April 25th, 1917- Celeste Holm
I met her once. It was really rather a thrill because I am truly a fan & at the time, a berserk musical theatre queen. I was over the moon to meet the original Ado Annie from Oklahoma!. As a film-savvy young gay man, my head was simply spinning to be meeting the real Karen, Margo Channing’s best friend in All About Eve, one of my very favorite films.
The occasion was upon being received backstage by Betty Garrett, after her one-woman show Betty Garrett & Other Songs at the Westwood Playhouse in Spring 1976. Garrett had been in my acquaintance for a couple of years, & we had recently been at a very informal outdoor dinner thrown by mutual friends & Garrett offering me the house seats to her show the very next evening. I took her up on the offer. The show was splendid, sparkling & sentimental. Right before her big finish, but before the curtain call, Garrett looked into the house with her hands shielding her eyes from the spotlight & announced while pointing out to the audience: “My dear friends Celeste & Stephen… I want to see you both in my dressing room in just a few minutes.” I turned to the person next to me, nudged them & whispered: “That’s me she is talking about! I’m Stephen. I mean, I’m not Celeste.”
So, Oscar winner & consummate character actor Celeste Home & little curly haired Stephen hung out in the small dressing room while Garrett got out of costume & make up. Holm & our hero made small talk & loudly praised Garrett’s show. I heaped some praise on Holm’s stage performance in Mame which I had seen in 1968.
Unbelievable now, I declined an offer from this pair of amazing stars from Hollywood’s Golden Era to move on to the next party as a trio. Instead, I would opt for Studio One in West Hollywood, hoping that some hot guy would shove that little brown bottle under my nose, that would make me feel all sexy & really connected with the thumping music & he might then take me home with him. I did meet a beefy redhead that evening. He took me back to his place in Venice Beach, used me for my considerable talents & then made me breakfast. I came to a fork in the road, & I made the wrong decision. I could have partied away the evening with the woman who introduced the world to the showstopper I Can’t Say No & instead I took the fork that might have got me forked.
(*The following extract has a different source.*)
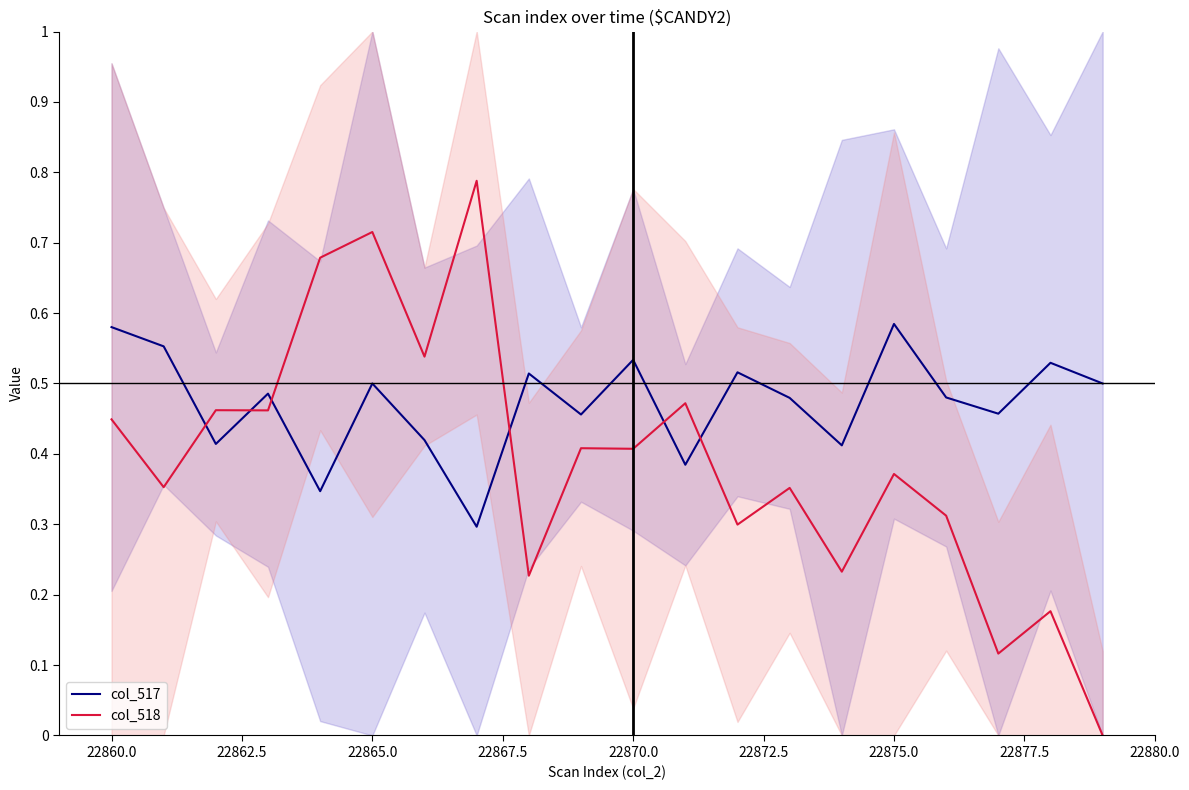

How many data points does each series have?

20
Holm tells this story: she was nominated for an Oscar for a film she made with Loretta Young, Come To The Stable, in which they both played nuns! Young had become quite pious after having given birth to Clark Gable‘s love child (talk about virgin birth, she adopts her own daughter) & she had announced to the cast & crew that there would no swearing or strong language on the set of the nun flick. Young had set up a penalty box. If anyone slipped & used a fuck or a shit, they were required to place a dime in the box, the money going to a Vatican charity after the film wrapped. Holm’s good friend Ethel Merman stopped by the set for a visit. Merman took a 10 dollar bill out of her purse & slipped it into the swearword box & for the whole set to hear stated: “There you go Loretta. Now you can go fuck yourself”. I told this story to a group of young people that I used to supervise here in Portland. Not a single one knew of Celeste Holm, Loretta Young, Ethel Merman, or All About Eve, even the gay ones. I hate getting old.
Holmes also relates:
“I walked onto the set of All About Eve on the first day & said, ‘Good Morning,’ to Miss Bette Davis, & do you know her reply? She said: ‘Oh shit, good manners’. I never spoke to her again … ever.”
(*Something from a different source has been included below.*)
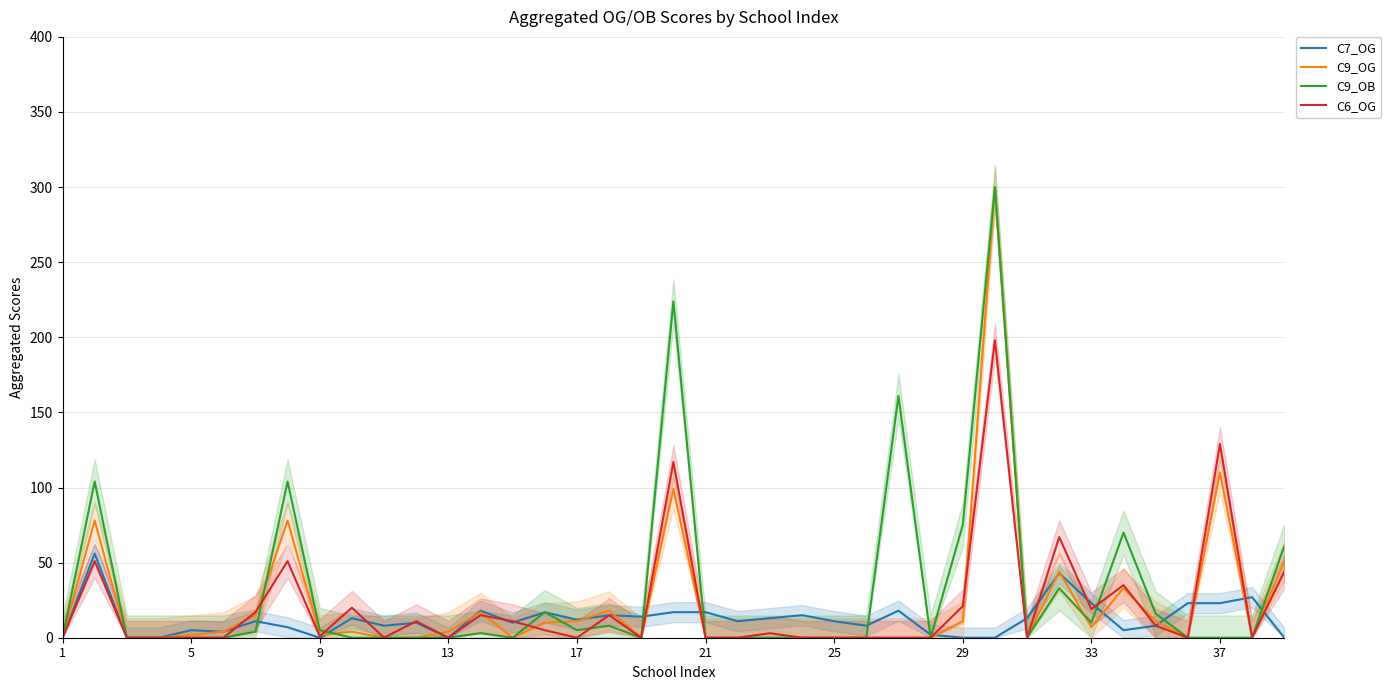

What is the value of the C6_OG point at the 32nd from the left?

67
Brooklyn born Celeste Holm resided in her native NYC for most of her life. She married 5 times. She wed her 5th husband, opera singer Frank Basile, on April 29, 2004, her 87th birthday. He was 45 years younger. Sweet!
Holm made more than 100 films beginning in 1946, excellent in dramas, comedies & musicals. She outlived the entire cast of All About Eve, my favorite of her films. She continued to work in theatre & cabaret until her late 80s. Holm took her final curtain call in 2012, shortly after her 95th birthday, a life well lived.